- Hunter in 1920
- Born: 19 December 1845 Sunderland, England
- Died: 21 January 1937 (aged 91) Jesmond, England
- Occupation: Shipbuilder

= George Burton Hunter =

English shipbuilder

Sir George Burton Hunter (19 December 1845 – 21 January 1937) was an English shipbuilder based on Tyneside.

==Career==
Born in Sunderland, Hunter was a pupil under Thomas Meek before being apprenticed to William Pile, his cousin. In 1869 he moved to Clydeside where he worked for R. Napier & Sons. He returned to Wearside in 1873 and formed a partnership with S. P. Austin; this partnership was dissolved in 1879 and instead Burton became Manager of a new firm known as C. S. Swan & Hunter on Tyneside. By 1893 the firm was the largest shipbuilder on Tyneside. The business was incorporated in 1895 with Hunter as Chairman.

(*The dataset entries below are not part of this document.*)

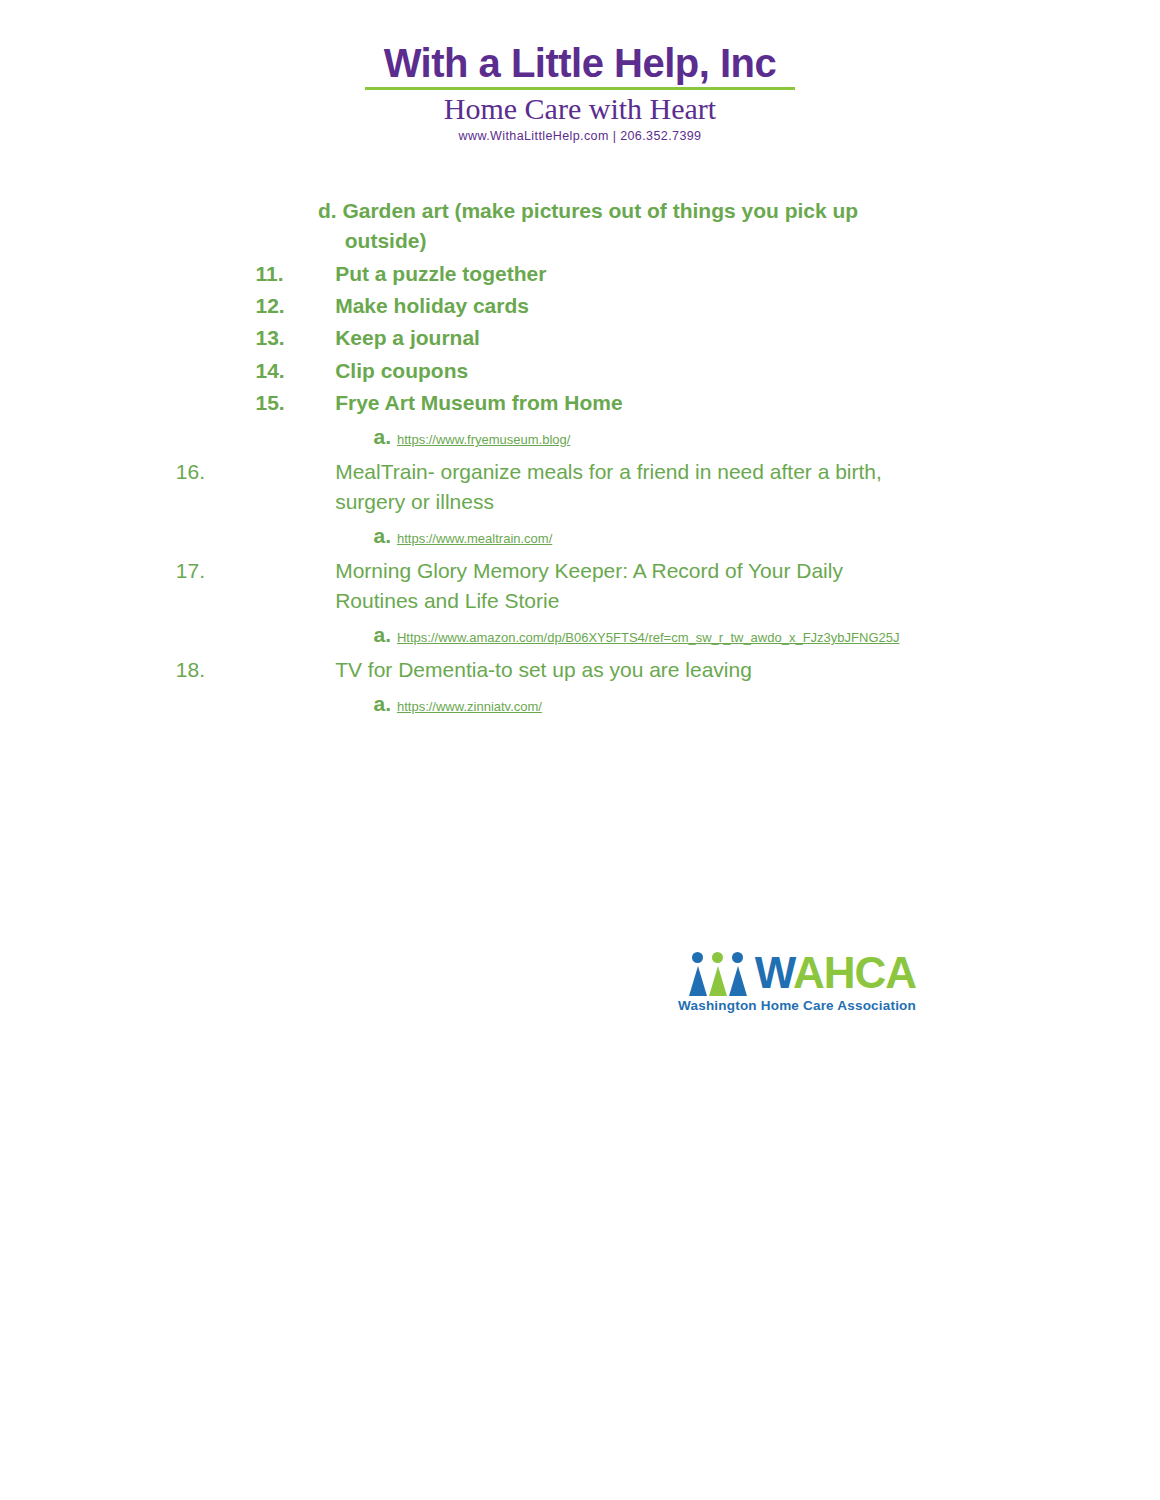With a Little Help, Inc
Home Care with Heart
www.WithaLittleHelp.com | 206.352.7399
d. Garden art (make pictures out of things you pick up outside)
11. Put a puzzle together
12. Make holiday cards
13. Keep a journal
14. Clip coupons
15. Frye Art Museum from Home
a. https://www.fryemuseum.blog/
16. MealTrain- organize meals for a friend in need after a birth, surgery or illness
a. https://www.mealtrain.com/
17. Morning Glory Memory Keeper: A Record of Your Daily Routines and Life Storie
a. Https://www.amazon.com/dp/B06XY5FTS4/ref=cm_sw_r_tw_awdo_x_FJz3ybJFNG25J
18. TV for Dementia-to set up as you are leaving
a. https://www.zinniatv.com/
WAHCA
Washington Home Care Association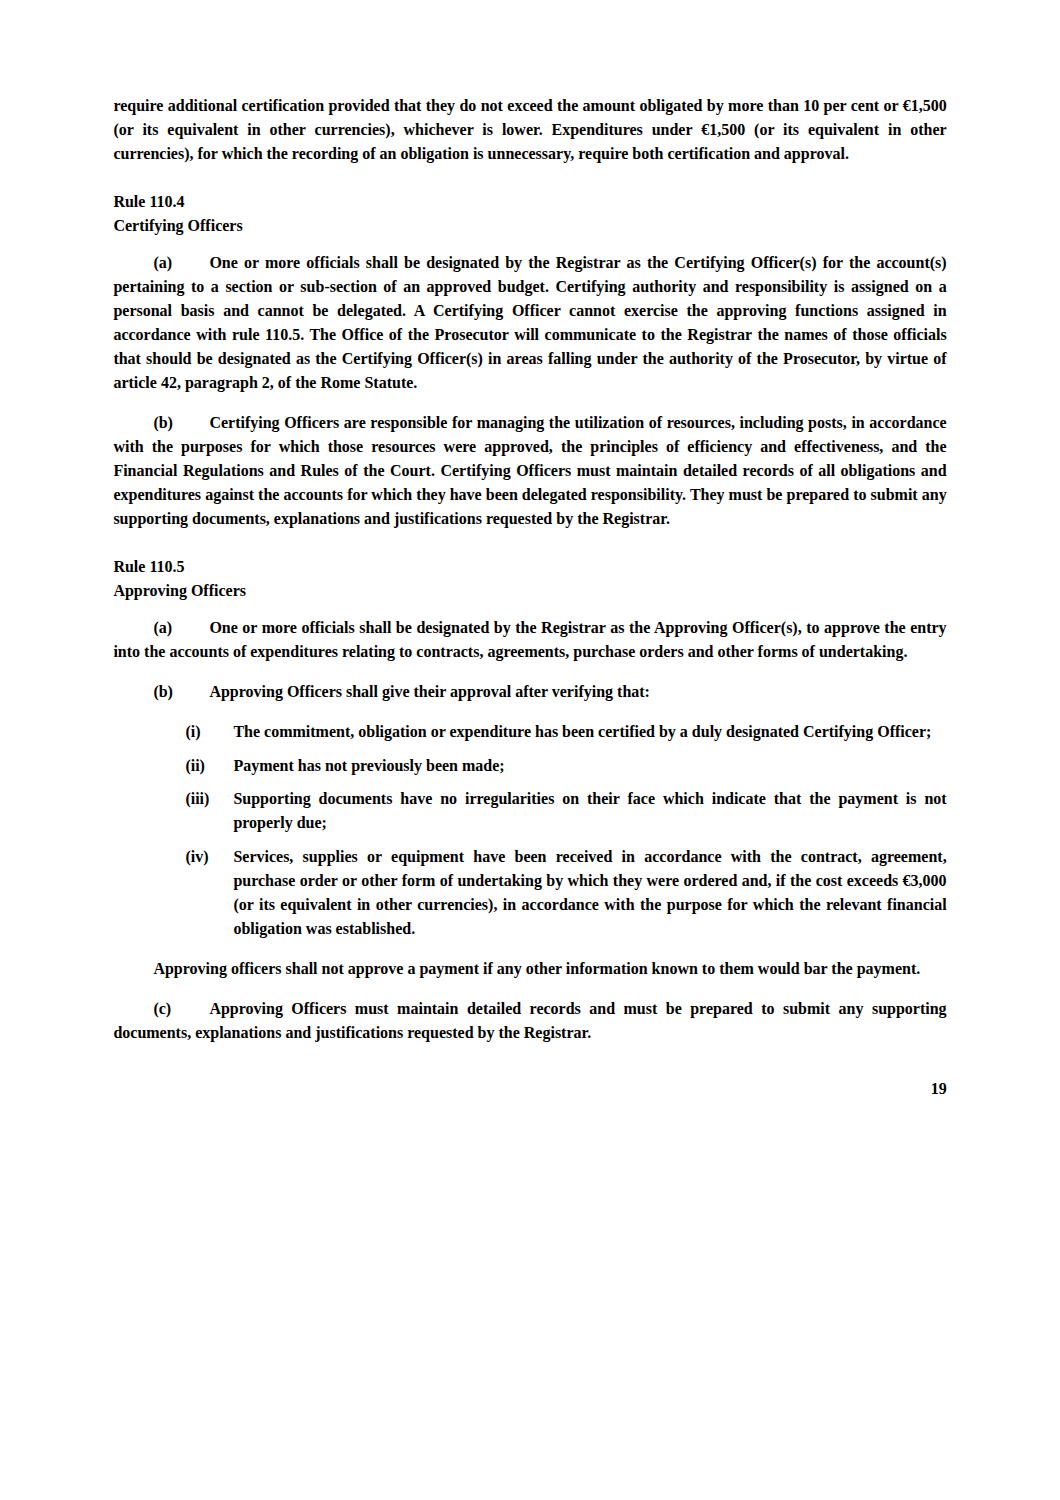require additional certification provided that they do not exceed the amount obligated by more than 10 per cent or €1,500 (or its equivalent in other currencies), whichever is lower. Expenditures under €1,500 (or its equivalent in other currencies), for which the recording of an obligation is unnecessary, require both certification and approval.
Rule 110.4 Certifying Officers
(a) One or more officials shall be designated by the Registrar as the Certifying Officer(s) for the account(s) pertaining to a section or sub-section of an approved budget. Certifying authority and responsibility is assigned on a personal basis and cannot be delegated. A Certifying Officer cannot exercise the approving functions assigned in accordance with rule 110.5. The Office of the Prosecutor will communicate to the Registrar the names of those officials that should be designated as the Certifying Officer(s) in areas falling under the authority of the Prosecutor, by virtue of article 42, paragraph 2, of the Rome Statute.
(b) Certifying Officers are responsible for managing the utilization of resources, including posts, in accordance with the purposes for which those resources were approved, the principles of efficiency and effectiveness, and the Financial Regulations and Rules of the Court. Certifying Officers must maintain detailed records of all obligations and expenditures against the accounts for which they have been delegated responsibility. They must be prepared to submit any supporting documents, explanations and justifications requested by the Registrar.
Rule 110.5 Approving Officers
(a) One or more officials shall be designated by the Registrar as the Approving Officer(s), to approve the entry into the accounts of expenditures relating to contracts, agreements, purchase orders and other forms of undertaking.
(b) Approving Officers shall give their approval after verifying that:
The commitment, obligation or expenditure has been certified by a duly designated Certifying Officer;
Payment has not previously been made;
Supporting documents have no irregularities on their face which indicate that the payment is not properly due;
Services, supplies or equipment have been received in accordance with the contract, agreement, purchase order or other form of undertaking by which they were ordered and, if the cost exceeds €3,000 (or its equivalent in other currencies), in accordance with the purpose for which the relevant financial obligation was established.
Approving officers shall not approve a payment if any other information known to them would bar the payment.
(c) Approving Officers must maintain detailed records and must be prepared to submit any supporting documents, explanations and justifications requested by the Registrar.
19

He became Mayor of Wallsend in 1901 and was knighted in 1918.

Burton acquired Wallsend Hall in 1914 and then presented the hall and its grounds to Wallsend Corporation in 1919: the facility evolved to become the Sir G B Hunter Memorial Hospital.

==Family==
In 1873 he married Annie Hudson: they went on to have four daughters and two sons. He lived at The Willows in Jesmond in Newcastle upon Tyne.